- Born: July 27, 1896 Kanawha County, West Virginia US
- Died: June 4, 1975 (aged 78)
- Genres: Old time
- Occupation: Musician
- Instrument(s): Fiddle, banjo

= Clark Kessinger =

Clark Kessinger (July 27, 1896 – June 4, 1975) was an American old-time fiddler. Many of his fiddle tunes made their way to other fiddlers or into the bluegrass music genre.

==Biography==
Kessinger was born in South Hills, Kanawha County, West Virginia, United States, and was raised in nearby Lincoln County. At least two of his relatives were fiddlers and he also listened to local fiddlers but his biggest influence was Ed Haley. Kessinger began playing the banjo when he was five years old and two years later he performed at local saloons with his father. He switched to fiddle and began performing at country dances. In 1917, he joined the Navy serving in World War I. Upon his discharge, his reputation as a fiddler had increased and he visited many local fiddling contests. He teamed up with his nephew Luches "Luke" Kessinger (1906–1944) performing at various locations. In 1927, Clark and Luches Kessinger had their own radio show at the newly opened station WOBU in Charleston, West Virginia.

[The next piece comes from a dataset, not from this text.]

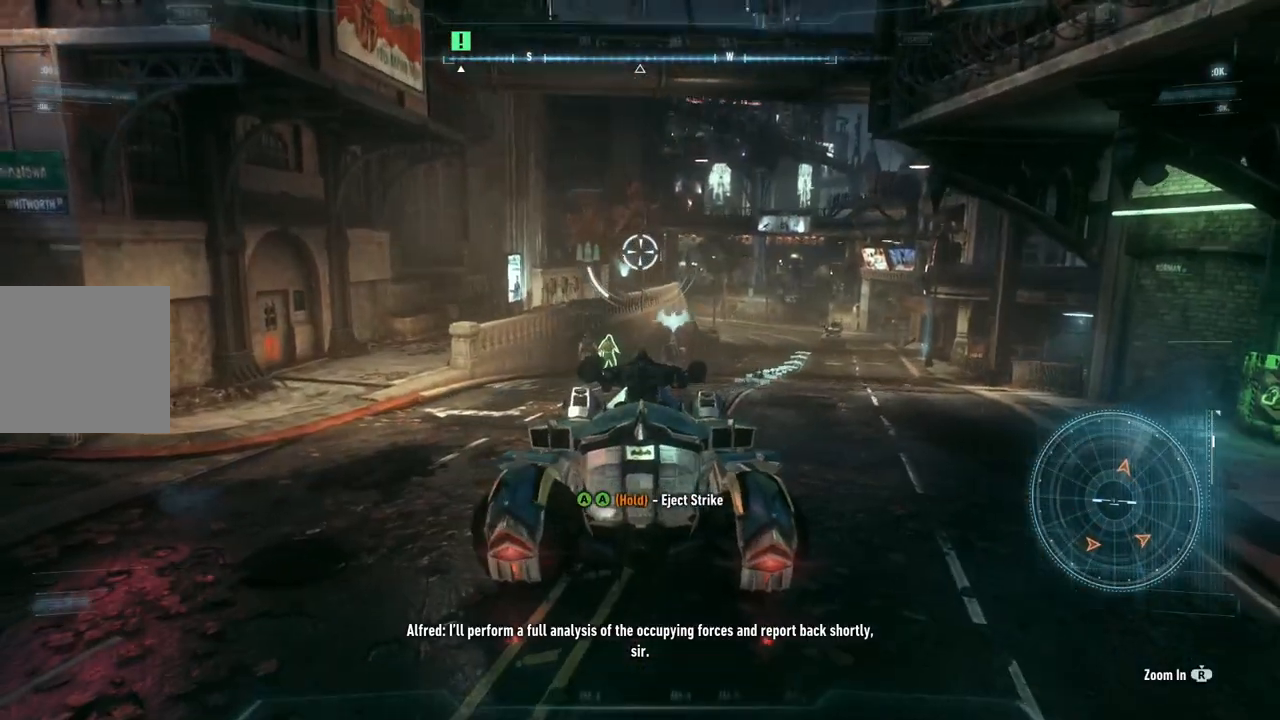
{"buttons": [], "left_stick": "center", "right_stick": "center", "events": [[400, "L2", "up"]]}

On February 11, 1928, the Kessingers travelled to Ashland, Kentucky to audition for James O'Keefe, a talent agent for the Brunswick-Balke-Collender recording company. The Kessingers were hired and, calling themselves The Kessinger Brothers, they recorded twelve sides the same day, six of the sides together with the caller Ernest Legg. Despite Clark Kessinger's increasing success as a fiddler and recording star, he had a regular job as a caretaker in Charleston. In the late 1920s, the Kessinger Brothers' records were best-sellers on Brunswick Records. During these recording sessions, the Kessinger Brothers recorded many classics such as "Wednesday Night Waltz", "Turkey in the Straw", "Hell Among the Yearlings", "Tugboat", and "Salt River."

Kessinger was also greatly influenced by classical violin players such as Fritz Kreisler, Joseph Szigeti and Jascha Heifetz. Following his last recording session on September 20, 1930, Kessinger retired as a recording artist. He and Luke Kessinger continued to appear as a couple on radio shows, country dances and clubs. For the next 34 years, Clark Kessinger worked as a painter. Meanwhile, he performed together with acts such as Natchee the Indian, the McGee Brothers, the Delmore Brothers, and Clayton McMichen. When Luke died in 1944, the story of the Kessinger Brothers came to an end.

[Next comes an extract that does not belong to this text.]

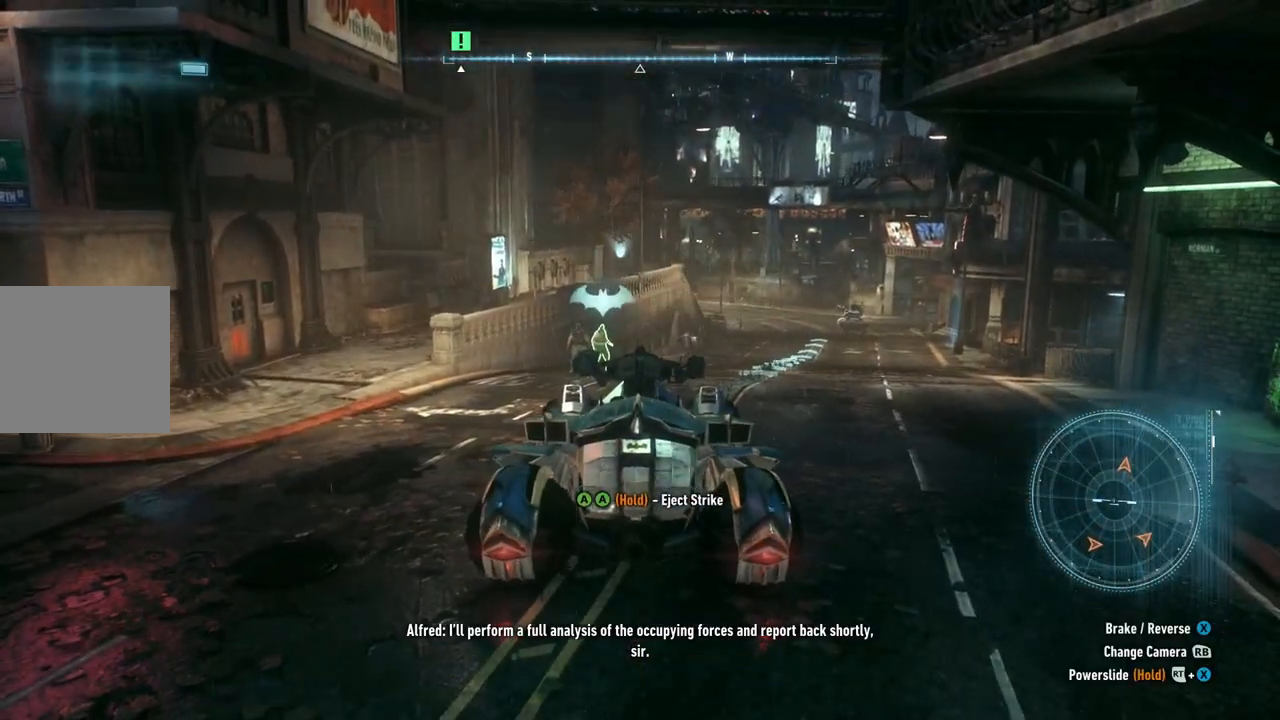
{"buttons": [], "left_stick": "center", "right_stick": "center", "events": []}
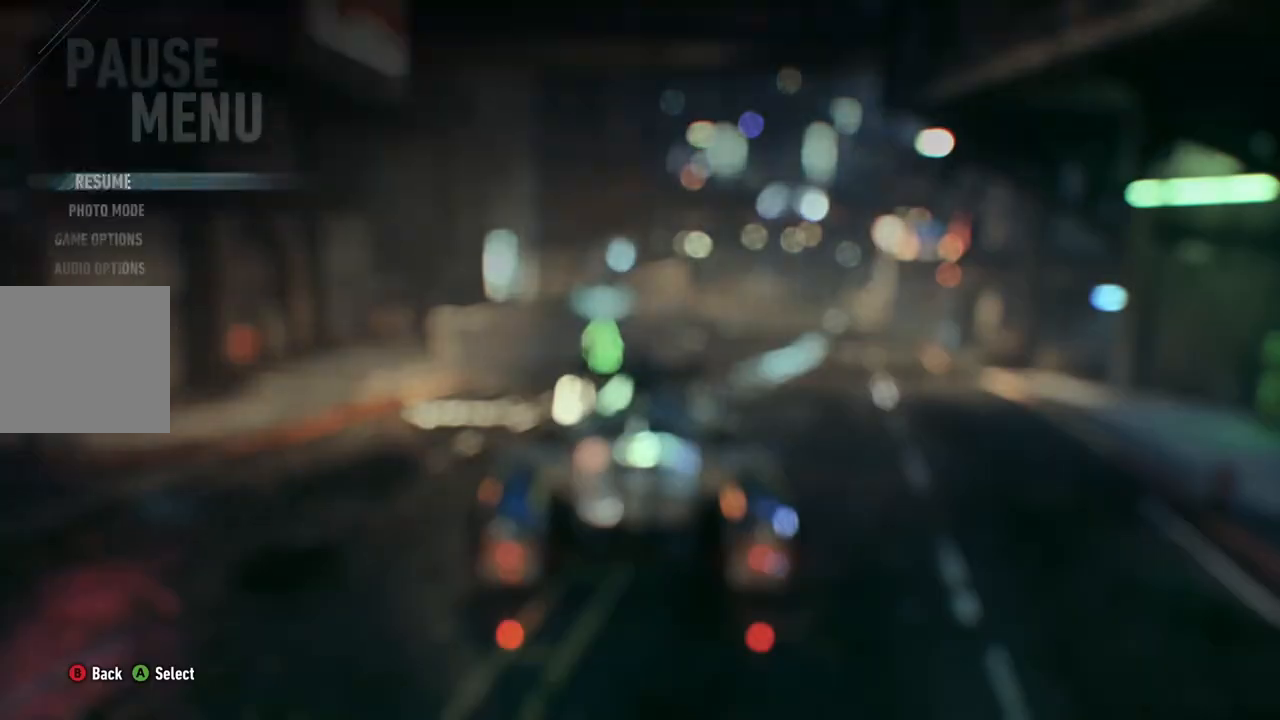
{"buttons": [], "left_stick": "center", "right_stick": "center", "events": []}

In 1963, Kessinger was rediscovered by folk music promoter Ken Davidson. Davidson persuaded Kessinger to return to the music scene and soon he was competing at several fiddling contests. In August 1964, Kessinger formed a string band in Galax, Virginia consisting of guitarist Gene Meade and banjoist Wayne Hauser. His string band participated at the old-time music contest in Galax winning first prize in the string band category. Kessinger and his string band recorded for Davidson's label Folk Promotions Records. The recordings were released as "The legend of Clark Kessinger." Clark Kessinger continued to win prizes at different fiddling contests. In April 1971, he won the World's Champion Fiddle Prize at the 47th Old-time Fiddler's Convention in Union Grove, North Carolina. Three more albums followed on Davidson's new label Kanawha Records. His albums were later reissued on Folkways and County Records.

In 1971, Kessinger recorded 12 tracks for the newly formed Rounder Records. The record company had plans to record many albums with Kessinger but before they could initiate what they had planned, Kessinger had a stroke and collapsed on the scene at a fiddler's convention in Virginia. His left hand became numb and he was unable to play the fiddle for the rest of his life. Rounder released his recordings as "Clark Kessinger: Old-time Music With Fiddle and Guitar." He died in 1975. Kessinger is interred at the Cunningham Memorial Gardens in St. Albans, West Virginia.